Das blaue Licht. Eine Berglegende aus den Dolomiten

Deutschland 1932/1951 Spielfilm

Das blaue Licht


–ger., Film-Kurier, Nr. 73, 26.3.1932


Ein Film zu den Unvergeßlichen zu stellen. Ein Film von Dauer.

Am Gründonnerstag, bei der ersten Schau, war deutlich seine Wirkung zu beobachten: das Publikum war wie entrückt.

Es hatte in einer anderen Welt gelebt, ehe der Saal sich wieder erhellte. Nur langsam kehrt der Alltag zurück.

Eine mutige, ihrem Werk und ihrer Besessenheit gläubige Frau hatte den abgeblaßten Kino-Himmel eingestürzt, der Mond und die zweifelhaften Nächte geheimnisvoller Bergnatur leuchteten über uns. Leni Riefenstahl hat erreicht, was sie erstrebte: eine einmalige Film-Dichtung. (...)

Die Prophetin gilt etwas im Vaterlande.

Sie "dichtet" Film, diese Frau – sie hat das "große Gesicht" für die Natur.

Man muß dafür begnadet sein. Sie war Malerin und Tänzerin, aber sie koloriert nichts um, sie hüpft nicht über die Berge, dabei tritt ihr Kunst-Verstand, groß genug ihre männlichen Kollegen zu beschämen, hinter ihre fast naives Gefühl zurück: – der Berg kommt zur Prophetin. (...)

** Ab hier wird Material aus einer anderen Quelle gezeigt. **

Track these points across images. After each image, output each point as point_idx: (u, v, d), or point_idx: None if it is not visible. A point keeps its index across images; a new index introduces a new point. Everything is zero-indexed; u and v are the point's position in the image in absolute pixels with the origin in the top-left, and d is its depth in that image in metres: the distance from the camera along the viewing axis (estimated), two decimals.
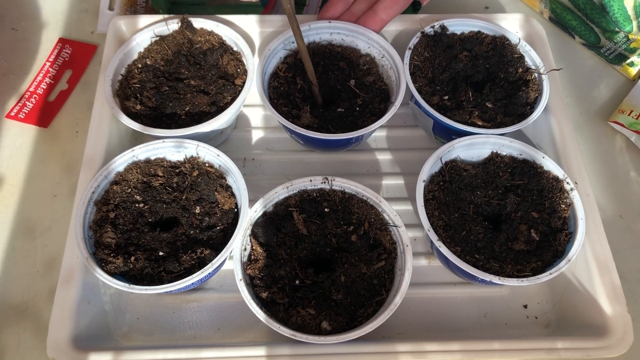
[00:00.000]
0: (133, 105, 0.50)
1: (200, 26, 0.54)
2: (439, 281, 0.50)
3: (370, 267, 0.44)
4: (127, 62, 0.53)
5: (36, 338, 0.47)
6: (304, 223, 0.46)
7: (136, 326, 0.47)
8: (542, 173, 0.48)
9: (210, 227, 0.46)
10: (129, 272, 0.43)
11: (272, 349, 0.42)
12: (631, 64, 0.61)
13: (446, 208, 0.46)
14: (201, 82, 0.52)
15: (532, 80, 0.52)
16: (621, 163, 0.57)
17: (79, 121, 0.58)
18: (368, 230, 0.46)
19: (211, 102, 0.51)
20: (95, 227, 0.45)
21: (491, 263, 0.44)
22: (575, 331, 0.45)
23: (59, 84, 0.60)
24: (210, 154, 0.48)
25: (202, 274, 0.42)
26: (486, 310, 0.49)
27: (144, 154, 0.48)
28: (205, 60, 0.53)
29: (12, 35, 0.63)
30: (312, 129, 0.49)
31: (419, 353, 0.42)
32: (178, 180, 0.48)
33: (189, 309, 0.48)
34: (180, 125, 0.49)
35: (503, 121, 0.50)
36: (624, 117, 0.58)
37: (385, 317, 0.41)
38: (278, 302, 0.43)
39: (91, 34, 0.64)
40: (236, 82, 0.52)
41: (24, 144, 0.56)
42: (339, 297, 0.43)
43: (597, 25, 0.60)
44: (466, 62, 0.53)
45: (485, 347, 0.43)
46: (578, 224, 0.45)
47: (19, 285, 0.49)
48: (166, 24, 0.54)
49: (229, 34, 0.54)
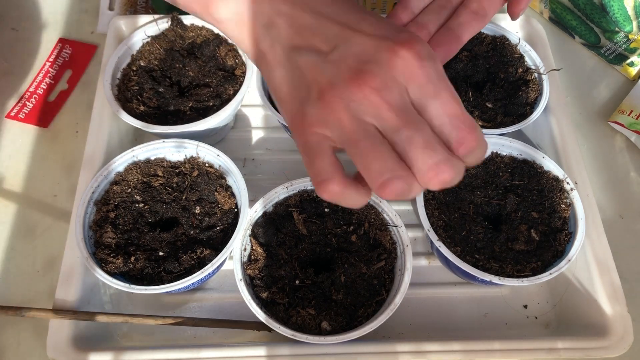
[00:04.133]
0: (136, 107, 0.50)
1: (190, 22, 0.54)
2: (439, 281, 0.50)
3: (370, 267, 0.44)
4: (122, 66, 0.53)
5: (36, 338, 0.47)
6: (304, 223, 0.46)
7: (136, 326, 0.47)
8: (542, 173, 0.48)
9: (210, 227, 0.46)
10: (129, 272, 0.43)
11: (272, 349, 0.42)
12: (631, 64, 0.61)
13: (446, 208, 0.46)
14: (199, 73, 0.52)
15: (532, 80, 0.53)
16: (621, 163, 0.57)
17: (79, 121, 0.58)
18: (368, 230, 0.46)
19: (214, 95, 0.51)
20: (95, 227, 0.45)
21: (491, 263, 0.44)
22: (575, 331, 0.45)
23: (59, 84, 0.60)
24: (210, 154, 0.48)
25: (202, 274, 0.42)
26: (486, 310, 0.49)
27: (144, 154, 0.48)
28: (201, 52, 0.53)
29: (12, 35, 0.63)
30: None
31: (419, 353, 0.42)
32: (178, 181, 0.48)
33: (189, 309, 0.48)
34: (187, 121, 0.49)
35: (503, 121, 0.50)
36: (624, 117, 0.58)
37: (385, 317, 0.41)
38: (278, 302, 0.43)
39: (91, 34, 0.64)
40: (236, 73, 0.53)
41: (24, 144, 0.56)
42: (339, 297, 0.43)
43: (597, 25, 0.60)
44: (466, 62, 0.53)
45: (485, 347, 0.43)
46: (578, 224, 0.45)
47: (19, 285, 0.49)
48: (156, 23, 0.54)
49: None
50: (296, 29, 0.31)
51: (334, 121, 0.29)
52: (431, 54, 0.29)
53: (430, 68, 0.29)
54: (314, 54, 0.30)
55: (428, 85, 0.29)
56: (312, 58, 0.30)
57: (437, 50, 0.41)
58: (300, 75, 0.31)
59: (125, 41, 0.53)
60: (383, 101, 0.28)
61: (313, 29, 0.31)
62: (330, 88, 0.29)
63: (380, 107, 0.28)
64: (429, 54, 0.29)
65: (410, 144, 0.28)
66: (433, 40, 0.42)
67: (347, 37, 0.30)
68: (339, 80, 0.29)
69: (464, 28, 0.40)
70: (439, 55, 0.39)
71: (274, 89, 0.33)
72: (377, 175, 0.28)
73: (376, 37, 0.30)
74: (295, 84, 0.31)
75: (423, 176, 0.28)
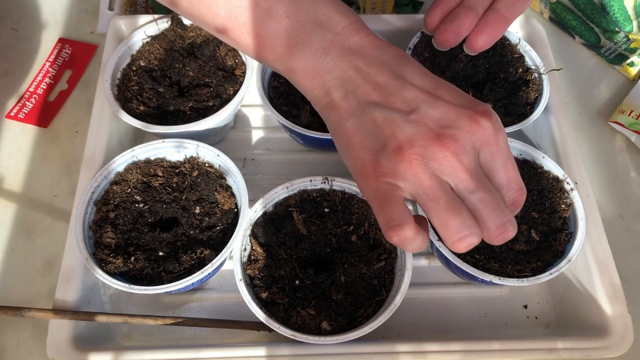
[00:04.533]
0: (136, 107, 0.50)
1: (190, 22, 0.54)
2: (439, 281, 0.50)
3: (370, 267, 0.44)
4: (122, 66, 0.53)
5: (36, 338, 0.47)
6: (304, 223, 0.46)
7: (136, 326, 0.47)
8: (542, 173, 0.48)
9: (210, 227, 0.46)
10: (129, 272, 0.43)
11: (272, 349, 0.42)
12: (631, 64, 0.61)
13: None
14: (199, 73, 0.52)
15: (532, 80, 0.52)
16: (621, 163, 0.57)
17: (79, 121, 0.58)
18: (368, 230, 0.46)
19: (214, 95, 0.51)
20: (95, 227, 0.45)
21: (491, 263, 0.44)
22: (576, 331, 0.45)
23: (59, 84, 0.60)
24: (210, 154, 0.48)
25: (202, 274, 0.42)
26: (486, 311, 0.49)
27: (143, 154, 0.48)
28: (201, 52, 0.53)
29: (12, 35, 0.63)
30: (312, 128, 0.49)
31: (419, 353, 0.42)
32: (178, 181, 0.48)
33: (189, 309, 0.48)
34: (187, 121, 0.49)
35: (503, 121, 0.50)
36: (624, 117, 0.58)
37: (385, 317, 0.41)
38: (278, 302, 0.43)
39: (91, 34, 0.64)
40: (236, 73, 0.52)
41: (24, 144, 0.56)
42: (339, 297, 0.43)
43: (597, 25, 0.60)
44: (466, 62, 0.53)
45: (485, 347, 0.43)
46: (578, 224, 0.45)
47: (19, 285, 0.49)
48: (156, 23, 0.54)
49: None
50: (374, 86, 0.34)
51: (412, 176, 0.32)
52: (502, 125, 0.34)
53: (503, 138, 0.33)
54: (394, 112, 0.33)
55: (500, 153, 0.33)
56: (391, 115, 0.33)
57: (487, 30, 0.45)
58: (376, 128, 0.33)
59: (125, 41, 0.53)
60: (461, 164, 0.32)
61: (391, 88, 0.34)
62: (410, 145, 0.32)
63: (458, 169, 0.32)
64: (501, 125, 0.33)
65: (484, 205, 0.32)
66: (482, 21, 0.45)
67: (427, 100, 0.33)
68: (420, 139, 0.32)
69: (510, 10, 0.44)
70: (490, 35, 0.45)
71: (344, 136, 0.34)
72: (455, 231, 0.31)
73: (456, 105, 0.33)
74: (369, 135, 0.33)
75: (490, 233, 0.32)
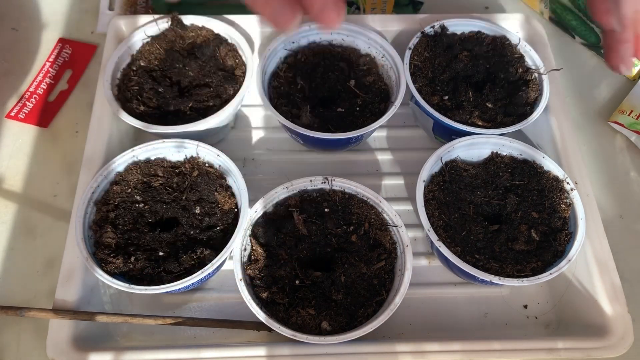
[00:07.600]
0: (136, 107, 0.50)
1: (190, 22, 0.54)
2: (439, 281, 0.50)
3: (370, 267, 0.44)
4: (122, 66, 0.53)
5: (36, 338, 0.47)
6: (304, 223, 0.46)
7: (136, 326, 0.47)
8: (542, 173, 0.48)
9: (210, 227, 0.46)
10: (129, 272, 0.43)
11: (272, 349, 0.42)
12: None
13: (446, 208, 0.46)
14: (199, 73, 0.52)
15: (532, 80, 0.52)
16: (621, 163, 0.57)
17: (79, 121, 0.58)
18: (368, 230, 0.46)
19: (214, 95, 0.51)
20: (95, 227, 0.45)
21: (491, 263, 0.44)
22: (576, 331, 0.45)
23: (59, 84, 0.60)
24: (210, 154, 0.48)
25: (202, 274, 0.42)
26: (486, 311, 0.49)
27: (144, 154, 0.48)
28: (201, 52, 0.53)
29: (12, 35, 0.63)
30: (312, 128, 0.49)
31: (419, 353, 0.42)
32: (178, 181, 0.48)
33: (189, 309, 0.48)
34: (187, 122, 0.49)
35: (503, 121, 0.50)
36: (624, 117, 0.58)
37: (385, 317, 0.41)
38: (278, 302, 0.43)
39: (91, 34, 0.64)
40: (236, 73, 0.52)
41: (24, 144, 0.56)
42: (339, 297, 0.43)
43: (597, 25, 0.60)
44: (466, 62, 0.53)
45: (485, 347, 0.43)
46: (578, 224, 0.45)
47: (19, 285, 0.49)
48: (156, 23, 0.54)
49: (221, 28, 0.54)
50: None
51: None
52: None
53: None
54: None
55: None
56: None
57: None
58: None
59: (125, 41, 0.53)
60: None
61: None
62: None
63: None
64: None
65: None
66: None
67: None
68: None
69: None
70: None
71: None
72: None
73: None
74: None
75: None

Béla Balász und die zart mithelfende Hand Carl Mayers reinigen die tragische Geschichte der Kristalle aus der hohen Bergschlucht von allem Materialismus. Es soll kein Rest von "marxistischen" Märchen zu spüren sein, wenn das Dorf die "Wunder" der Kristalle zu Geld und Reichtum ummünzt – mit Hilfe eines nüchtern-gutmütigen Maler-Romantikers, der die Junta besitzen wollte. Eine Natur-Geschichte ohne Soziologie. Eine (unintellektuelle) Chronik, die zwei Reisende aufblättern. (Sie lassen dabei manche dramatische, verdeutlichende Szene aus. Der epische Stil wird kommentarlos geboten. So bleibt einiges handlungsmäßig undeutlich. Warum geniert man sich vor drei, vier erklärenden Titeln. Daß es Unsinn, epische Tonfilme ohne Titel zu geben, sollte eingesehen werden.) (...)

Die Natur ist unerbittlich, unbeeinflußbar wie der Mensch. Auch grausam. Da liegt ein Toter, hier tanzt, wer sich des Lampion-Lichtes freut. Ewige Gesetze, – und solches nimmt ein Film in sich auf, ohne lehrhaft, ohne langatmig, ohne schwülstig zu werden. Wir haben nur in den besten Filmen der Welt von "Nanuk" bis Murnaus Südseefilm so mit vollen Augen im Elementaren lesen dürfen. Hochgelobte Natur-Spenderin L. R. und du gepriesener Kamera-Meister Hans Schneeberger!


Es handelt sich nicht mehr um "Photographie".
Diese revolutionierende nächtliche Aufnahme-Tollkühnheiten ertrotzende oder verzaubernde "Kamera" hat jeden technischen Beigeschmack verloren. Riefenstahl und Schneeberger "drehen" nicht, sie scheinen über den Äther zu gebieten. Berge photographieren, Täler mit Schäflein, tief verborgene Fahrstraßen; nun schön, das lernt sich: hier aber ist das Schwarz-Weiß zu solcher Fertigkeit gesteigert. Nebelberge so nah gerückt. Häuserdächer, Brückengespann, Kirchturmfriede, daß man die Meister der graphischen Künste, die Naturmaler neuer und früher Jahrhunderte zitieren muß. Unzählbar neue Licht-Entdeckungen strahlen um Wolken, Monde, Sträucher, Bäume. "Taten und Leiden des Lichtes". (...)
Der Film, die persönlichste und doch abgerundetste Leistung seit langem, enthüllt eine neue Natur nicht des lustigen Schneetreibens Idylle. Er führt weit weg von anderen Filmen. Trotzdem (oder gerade: aus diesem Grunde) wird er ins Kino Besucherscharen ziehen, die es seit langem mieden.
Diese finden einen Film von deutscher Art und Kunst.